Se sul piano economico l’aumento dei prezzi potrebbe essere una conseguenza importante dell’embargo, su quello geopolitico, l’iniziativa del Paesi del G7 non farà che acuire il divario tra Occidente e il resto del mondo che non ha aderito alle sanzioni del blocco atlantico: i Paesi del gruppo BRICS, infatti, stanno rinsaldando i loro legami e avviando scambi bilaterali con le rispettive valute locali proprio sui prodotti petroliferi, accelerando il processo di de-dollarizzazione [4] che va di pari passo con quello di de-globalizzazione, chiamato anche decoupling.
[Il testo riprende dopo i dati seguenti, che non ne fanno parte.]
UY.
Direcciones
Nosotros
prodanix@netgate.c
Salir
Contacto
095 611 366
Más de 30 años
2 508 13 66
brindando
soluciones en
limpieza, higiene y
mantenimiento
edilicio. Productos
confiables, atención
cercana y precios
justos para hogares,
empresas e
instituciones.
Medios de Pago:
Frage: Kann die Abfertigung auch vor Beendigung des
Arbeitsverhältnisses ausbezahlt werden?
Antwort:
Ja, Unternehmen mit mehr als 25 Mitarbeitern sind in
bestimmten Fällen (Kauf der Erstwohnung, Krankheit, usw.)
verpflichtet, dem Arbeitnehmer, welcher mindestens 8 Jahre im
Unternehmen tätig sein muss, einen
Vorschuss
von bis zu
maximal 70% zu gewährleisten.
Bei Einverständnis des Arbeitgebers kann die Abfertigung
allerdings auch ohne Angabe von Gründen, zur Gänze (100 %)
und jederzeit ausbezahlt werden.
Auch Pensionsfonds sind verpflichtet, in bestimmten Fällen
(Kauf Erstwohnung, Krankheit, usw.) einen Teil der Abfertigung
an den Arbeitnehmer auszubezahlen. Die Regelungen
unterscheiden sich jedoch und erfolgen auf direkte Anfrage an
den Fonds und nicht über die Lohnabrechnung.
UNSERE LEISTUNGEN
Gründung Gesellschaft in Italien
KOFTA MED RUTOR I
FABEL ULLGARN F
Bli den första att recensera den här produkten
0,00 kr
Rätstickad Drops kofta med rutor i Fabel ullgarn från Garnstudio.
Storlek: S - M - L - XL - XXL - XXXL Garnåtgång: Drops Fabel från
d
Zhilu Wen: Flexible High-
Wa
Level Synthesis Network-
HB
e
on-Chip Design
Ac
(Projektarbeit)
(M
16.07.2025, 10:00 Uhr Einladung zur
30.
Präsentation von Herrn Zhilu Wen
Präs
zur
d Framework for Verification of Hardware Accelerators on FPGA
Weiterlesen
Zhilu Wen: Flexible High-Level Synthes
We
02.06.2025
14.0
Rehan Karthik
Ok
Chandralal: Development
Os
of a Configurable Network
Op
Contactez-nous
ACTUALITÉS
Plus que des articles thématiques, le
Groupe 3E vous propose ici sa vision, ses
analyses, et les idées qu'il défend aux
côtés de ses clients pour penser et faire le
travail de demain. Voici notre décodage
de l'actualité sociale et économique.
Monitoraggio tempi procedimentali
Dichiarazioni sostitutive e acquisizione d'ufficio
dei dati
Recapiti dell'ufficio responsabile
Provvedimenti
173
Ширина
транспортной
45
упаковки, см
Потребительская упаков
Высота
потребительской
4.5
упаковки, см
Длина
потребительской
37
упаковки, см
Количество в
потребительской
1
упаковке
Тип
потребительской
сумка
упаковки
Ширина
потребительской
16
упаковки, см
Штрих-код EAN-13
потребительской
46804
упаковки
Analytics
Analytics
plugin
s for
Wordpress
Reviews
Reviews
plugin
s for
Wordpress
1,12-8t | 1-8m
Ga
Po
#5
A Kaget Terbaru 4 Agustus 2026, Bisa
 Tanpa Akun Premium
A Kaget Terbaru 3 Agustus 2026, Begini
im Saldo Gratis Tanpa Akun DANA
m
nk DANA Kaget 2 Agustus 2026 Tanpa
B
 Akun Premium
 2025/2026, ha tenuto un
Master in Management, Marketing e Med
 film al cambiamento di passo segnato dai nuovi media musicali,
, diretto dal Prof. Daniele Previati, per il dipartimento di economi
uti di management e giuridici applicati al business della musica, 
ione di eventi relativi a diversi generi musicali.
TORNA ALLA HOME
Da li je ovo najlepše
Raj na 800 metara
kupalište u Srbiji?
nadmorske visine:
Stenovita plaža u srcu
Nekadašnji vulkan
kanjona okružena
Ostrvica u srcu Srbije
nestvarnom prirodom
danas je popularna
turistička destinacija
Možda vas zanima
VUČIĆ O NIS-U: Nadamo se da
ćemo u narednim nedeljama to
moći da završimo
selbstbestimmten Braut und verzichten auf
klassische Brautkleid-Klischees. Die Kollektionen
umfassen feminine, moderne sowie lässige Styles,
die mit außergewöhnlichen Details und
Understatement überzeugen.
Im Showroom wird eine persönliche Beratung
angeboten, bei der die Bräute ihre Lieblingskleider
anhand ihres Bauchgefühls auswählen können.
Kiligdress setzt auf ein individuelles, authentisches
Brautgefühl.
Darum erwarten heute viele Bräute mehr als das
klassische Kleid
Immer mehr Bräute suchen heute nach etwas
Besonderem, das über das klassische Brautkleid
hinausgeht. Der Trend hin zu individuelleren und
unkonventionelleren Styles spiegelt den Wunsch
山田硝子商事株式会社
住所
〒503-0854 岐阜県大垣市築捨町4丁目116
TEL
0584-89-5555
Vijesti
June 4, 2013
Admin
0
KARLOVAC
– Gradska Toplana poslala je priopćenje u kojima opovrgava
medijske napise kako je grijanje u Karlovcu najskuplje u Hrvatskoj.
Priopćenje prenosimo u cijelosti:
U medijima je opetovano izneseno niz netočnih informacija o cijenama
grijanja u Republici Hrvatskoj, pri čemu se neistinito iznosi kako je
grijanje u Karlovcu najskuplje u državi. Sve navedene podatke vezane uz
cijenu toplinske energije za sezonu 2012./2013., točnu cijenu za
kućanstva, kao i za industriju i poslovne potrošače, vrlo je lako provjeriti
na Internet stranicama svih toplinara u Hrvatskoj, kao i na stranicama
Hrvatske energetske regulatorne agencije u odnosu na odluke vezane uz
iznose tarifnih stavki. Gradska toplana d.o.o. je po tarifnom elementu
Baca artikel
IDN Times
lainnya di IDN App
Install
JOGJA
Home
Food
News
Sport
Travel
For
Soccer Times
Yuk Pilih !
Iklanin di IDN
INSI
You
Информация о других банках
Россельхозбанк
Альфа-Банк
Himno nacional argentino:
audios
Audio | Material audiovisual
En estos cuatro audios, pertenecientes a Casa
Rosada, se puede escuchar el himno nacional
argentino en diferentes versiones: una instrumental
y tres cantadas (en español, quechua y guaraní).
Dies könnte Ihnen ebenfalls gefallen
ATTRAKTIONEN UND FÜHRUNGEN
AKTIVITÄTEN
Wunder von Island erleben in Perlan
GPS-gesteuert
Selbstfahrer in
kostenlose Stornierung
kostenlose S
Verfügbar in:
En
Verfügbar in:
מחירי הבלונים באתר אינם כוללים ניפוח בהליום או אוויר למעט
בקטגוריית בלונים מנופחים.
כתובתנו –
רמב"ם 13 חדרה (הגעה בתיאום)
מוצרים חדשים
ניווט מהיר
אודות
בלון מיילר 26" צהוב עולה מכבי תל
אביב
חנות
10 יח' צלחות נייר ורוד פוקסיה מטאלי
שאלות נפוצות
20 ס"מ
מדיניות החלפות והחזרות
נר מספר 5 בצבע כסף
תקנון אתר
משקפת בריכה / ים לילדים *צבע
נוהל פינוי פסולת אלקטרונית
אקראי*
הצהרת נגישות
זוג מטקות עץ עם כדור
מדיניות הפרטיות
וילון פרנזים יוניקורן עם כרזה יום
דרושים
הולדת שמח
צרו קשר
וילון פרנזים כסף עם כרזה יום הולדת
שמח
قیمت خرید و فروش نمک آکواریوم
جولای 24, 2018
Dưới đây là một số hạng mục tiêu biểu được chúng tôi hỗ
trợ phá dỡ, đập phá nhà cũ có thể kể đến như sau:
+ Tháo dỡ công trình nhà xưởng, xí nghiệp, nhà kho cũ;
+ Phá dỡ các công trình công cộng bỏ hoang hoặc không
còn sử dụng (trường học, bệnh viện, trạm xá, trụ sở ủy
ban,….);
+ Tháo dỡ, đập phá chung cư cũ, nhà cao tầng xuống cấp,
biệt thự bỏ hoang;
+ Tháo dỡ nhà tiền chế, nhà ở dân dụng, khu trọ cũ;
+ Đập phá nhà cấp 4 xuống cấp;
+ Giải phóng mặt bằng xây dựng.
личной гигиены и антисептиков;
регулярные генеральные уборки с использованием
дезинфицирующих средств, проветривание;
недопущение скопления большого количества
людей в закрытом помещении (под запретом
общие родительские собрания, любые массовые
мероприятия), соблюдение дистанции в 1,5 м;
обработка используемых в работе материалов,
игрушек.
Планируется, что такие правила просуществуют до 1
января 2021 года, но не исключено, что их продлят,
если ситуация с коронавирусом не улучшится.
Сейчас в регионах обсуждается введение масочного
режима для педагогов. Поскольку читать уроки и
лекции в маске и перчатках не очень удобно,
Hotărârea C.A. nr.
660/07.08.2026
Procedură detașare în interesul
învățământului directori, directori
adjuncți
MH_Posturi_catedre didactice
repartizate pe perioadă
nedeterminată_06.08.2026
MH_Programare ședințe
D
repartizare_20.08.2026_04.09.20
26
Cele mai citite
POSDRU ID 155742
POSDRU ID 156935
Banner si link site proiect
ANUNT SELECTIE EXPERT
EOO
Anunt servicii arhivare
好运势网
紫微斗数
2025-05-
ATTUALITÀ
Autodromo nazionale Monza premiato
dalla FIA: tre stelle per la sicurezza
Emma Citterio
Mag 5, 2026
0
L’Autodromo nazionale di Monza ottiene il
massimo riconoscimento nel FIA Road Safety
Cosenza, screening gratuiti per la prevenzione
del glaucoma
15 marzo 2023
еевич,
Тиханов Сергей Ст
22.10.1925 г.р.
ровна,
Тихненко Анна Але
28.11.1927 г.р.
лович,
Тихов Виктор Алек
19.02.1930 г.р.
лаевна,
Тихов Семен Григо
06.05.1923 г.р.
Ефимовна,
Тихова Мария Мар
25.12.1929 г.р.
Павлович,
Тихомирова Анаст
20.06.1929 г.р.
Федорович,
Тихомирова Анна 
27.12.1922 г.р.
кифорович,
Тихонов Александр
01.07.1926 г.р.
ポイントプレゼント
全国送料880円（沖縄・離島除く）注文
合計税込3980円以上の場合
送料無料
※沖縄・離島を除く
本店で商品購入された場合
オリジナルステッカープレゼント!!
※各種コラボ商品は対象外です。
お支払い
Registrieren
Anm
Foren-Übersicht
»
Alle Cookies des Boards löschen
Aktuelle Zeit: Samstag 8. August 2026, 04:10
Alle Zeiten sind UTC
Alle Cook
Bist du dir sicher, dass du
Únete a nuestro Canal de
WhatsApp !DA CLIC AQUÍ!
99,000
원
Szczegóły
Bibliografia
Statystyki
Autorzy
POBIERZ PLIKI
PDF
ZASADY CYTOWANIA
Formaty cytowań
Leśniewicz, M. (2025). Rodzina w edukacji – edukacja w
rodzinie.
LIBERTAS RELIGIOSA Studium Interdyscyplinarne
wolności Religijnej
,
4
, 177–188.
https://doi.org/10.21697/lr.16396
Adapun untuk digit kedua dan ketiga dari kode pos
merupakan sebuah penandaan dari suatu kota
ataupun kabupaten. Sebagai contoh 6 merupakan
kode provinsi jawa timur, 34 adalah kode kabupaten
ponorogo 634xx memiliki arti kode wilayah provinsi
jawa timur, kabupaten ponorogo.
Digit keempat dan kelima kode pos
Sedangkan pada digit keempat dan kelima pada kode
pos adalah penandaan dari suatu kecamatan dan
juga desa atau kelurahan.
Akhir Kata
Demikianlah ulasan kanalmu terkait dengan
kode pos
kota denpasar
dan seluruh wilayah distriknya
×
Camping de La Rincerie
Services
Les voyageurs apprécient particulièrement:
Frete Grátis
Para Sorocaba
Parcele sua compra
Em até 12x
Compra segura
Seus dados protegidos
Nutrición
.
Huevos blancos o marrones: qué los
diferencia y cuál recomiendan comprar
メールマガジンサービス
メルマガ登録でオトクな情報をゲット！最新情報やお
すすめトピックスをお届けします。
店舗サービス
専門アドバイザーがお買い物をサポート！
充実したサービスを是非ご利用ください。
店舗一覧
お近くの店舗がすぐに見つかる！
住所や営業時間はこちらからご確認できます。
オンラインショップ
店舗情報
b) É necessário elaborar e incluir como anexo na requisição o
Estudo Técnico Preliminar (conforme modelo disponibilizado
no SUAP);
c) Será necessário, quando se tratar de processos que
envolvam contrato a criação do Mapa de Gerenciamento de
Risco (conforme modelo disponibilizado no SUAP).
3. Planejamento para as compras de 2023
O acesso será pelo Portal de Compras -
Le triangolazioni, inoltre, contribuiscono alla crescita dell’importanza economica e geopolitica di potenze come l’India la cui economia sta rapidamente crescendo, tanto da essersi collocata al quinto posto nella classifica delle economie mondiali, superando la Gran Bretagna. Un rapido mutamento di assetti internazionali accelerato proprio dalle sanzioni in cui, se per la Cina è ancora troppo presto per tagliare i rapporti economici con l’Occidente, per la Casa Bianca è necessario agire in direzione protezionistica, puntando su una globalizzazione regionale – il cosiddetto frien-shoring auspicato dal segretario al Tesoro Janet Yellen – e su iniziative quali l’Inflaction Reduction Act che mira a difendere il mercato americano a scapito soprattutto di quello europeo [5]. Allo stesso tempo, è ancora troppo presto per dire se l’embargo al petrolio russo raggiungerà i risultati per i quali è stato messo in atto, vale a dire privare Mosca delle risorse per finanziare la guerra. Quel che è certo è che, a dispetto di quanto sostenuto dalle istituzioni e dai media occidentali, le altre sanzioni comminate a Mosca dall’inizio del conflitto non sono riuscite a farla crollare né a far cessare la guerra.